Return-To-Work Series: Introduction

Empty Conference Room
How many empty conference rooms are ready for face-to-face meetings now?

I’ve had quite a few people reach out to discuss return-to-work programs in the middle of this COVID-19 pandemic.

As a company, we’ve decided to publish a series of to-do articles. Starting with our Lead Spacemaker, Jessica Letourneau, Orion Growth will take you through immediate, mid-term, and longer-term strategies that can be used to get back into a safer working environment. Jessica will start with simple, quick fixes that can be implemented while folks are still home, then move into the importance of updating surface materials, construction standards, and ultimately space programming to ensure health and wellbeing are considered throughout the office-making process. Standards are moving to hand washing stations, touchless fixtures including water fountains, door hardware, sink faucets, antimicrobial solid surface counter tops, air purification and the list goes on. Perhaps most interesting will be the discussion of HOW the offices of tomorrow will be utilized, designed, and maintained.  We’re envisioning a very different type of workspace design moving forward – and we’re excited to share our vision with you.

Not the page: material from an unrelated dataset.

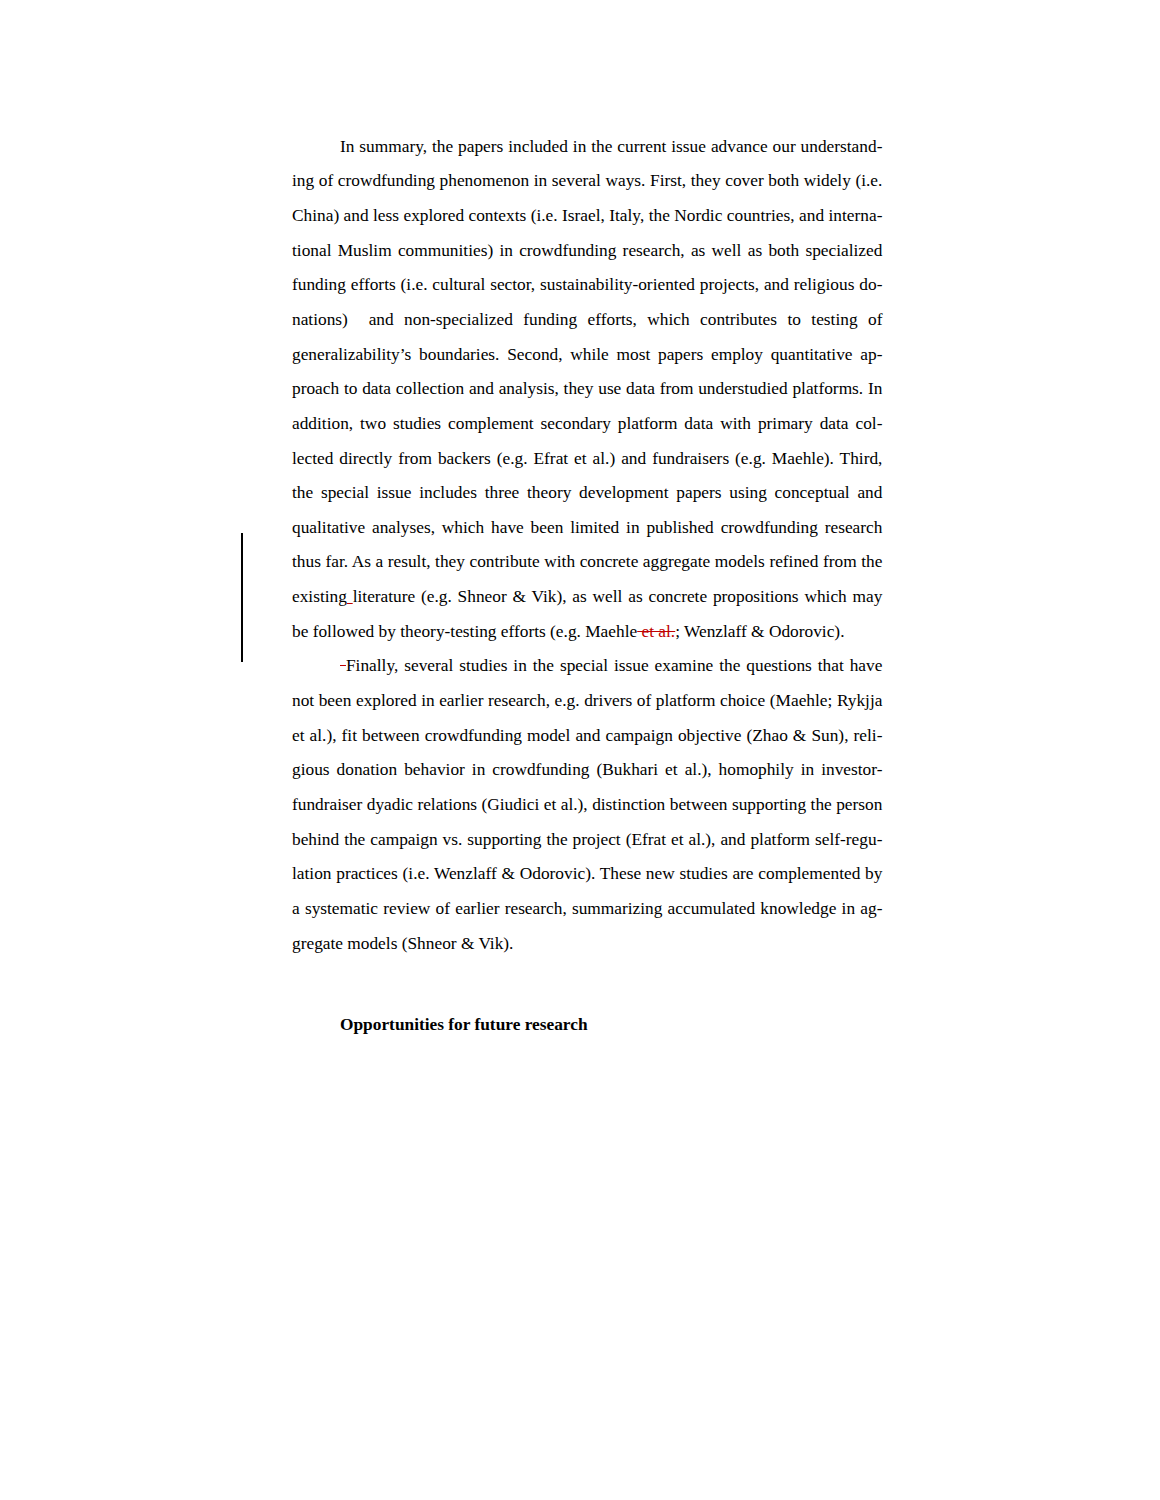In summary, the papers included in the current issue advance our understanding of crowdfunding phenomenon in several ways. First, they cover both widely (i.e. China) and less explored contexts (i.e. Israel, Italy, the Nordic countries, and international Muslim communities) in crowdfunding research, as well as both specialized funding efforts (i.e. cultural sector, sustainability-oriented projects, and religious donations) and non-specialized funding efforts, which contributes to testing of generalizability’s boundaries. Second, while most papers employ quantitative approach to data collection and analysis, they use data from understudied platforms. In addition, two studies complement secondary platform data with primary data collected directly from backers (e.g. Efrat et al.) and fundraisers (e.g. Maehle). Third, the special issue includes three theory development papers using conceptual and qualitative analyses, which have been limited in published crowdfunding research thus far. As a result, they contribute with concrete aggregate models refined from the existing literature (e.g. Shneor & Vik), as well as concrete propositions which may be followed by theory-testing efforts (e.g. Maehle et al.; Wenzlaff & Odorovic).
Finally, several studies in the special issue examine the questions that have not been explored in earlier research, e.g. drivers of platform choice (Maehle; Rykjja et al.), fit between crowdfunding model and campaign objective (Zhao & Sun), religious donation behavior in crowdfunding (Bukhari et al.), homophily in investor-fundraiser dyadic relations (Giudici et al.), distinction between supporting the person behind the campaign vs. supporting the project (Efrat et al.), and platform self-regulation practices (i.e. Wenzlaff & Odorovic). These new studies are complemented by a systematic review of earlier research, summarizing accumulated knowledge in aggregate models (Shneor & Vik).
Opportunities for future research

Next, our Senior Director of Program Management, John Ramseur, will be weighing in on the importance of the virtual office.  John is a self-admitted futurist of technology and was responsible for designing and implementing the entire remote / virtual office for Orion Growth.  We all travel a good bit on behalf of our clients.  While out, we realized our productivity suffered while we were on the road.  We needed a centralized platform that could be used wherever in the world to access, share, and collaborate on files the rest of our team was working with back in Charlotte.  Because of the success of our internal roll-out, (which has been highly evident during COVID-19) we’re excited to share the ins and outs and our repeatable kit of parts with you. Never before has the virtual office and a centralized, cohesive hardware solution been so important.  John will take us through that discussion.

Finally, our Finance & Analytics guru, Brian Smith and I will be focusing on audit recovery – specific to expenses within current lease portfolios.  Corporate Real Estate is an enterprise’s second largest expense, second only to HR/Payroll/Benefits.  Our exposure into national, multi-site companies has taught us that few firms can accurately quantify their real-time OpEx and cross reference that data with heart count, daily office use (attendance) or utilization factors.  Rental rate isn’t the only expense that needs to be tracked across the term.  Common area maintenance, load factor, taxes and insurance, and the efficiency of the landlord’s team to properly maintain a multi-tenanted building are all factors.   Lease decisions should be made on solid data points along with exposure to all the necessary expenses it will take to successfully transition the workforce into the space.   The office should help the overall vision, not hinder it through unwarranted expense.  Bryan and I will take a deeper dive into those expenses so you can fully understand what’s inside (and what isn’t) a landlord’s base rate.

As you can see, we are working hard to create immediate and tangible return-to-work policies. There is an underlying theme of now, short term, and longer term when it comes to the future of Workplace Solutions Groups.  Firms in 2020 should not find themselves behind the mobile workplace or health factor movement again.  The Cloud and virtual collaboration are not trends – they’re how we work.  Employers are now realizing the need to provide enterprise-quality mobile hardware and collaboration tools such as screen sharing, web-optimized video conferencing, noise cancelling (and mic-cancelling) headsets, and much, much more.  Finally, there are expenses to cut back on.  As justification of expense becomes a daily routine, we’ve got to be smarter and smarter about every dollar in every contract.  Leases and office space are expensive.  It’s our job to help our clients get a handle on those expenses before, during, and after the project completes.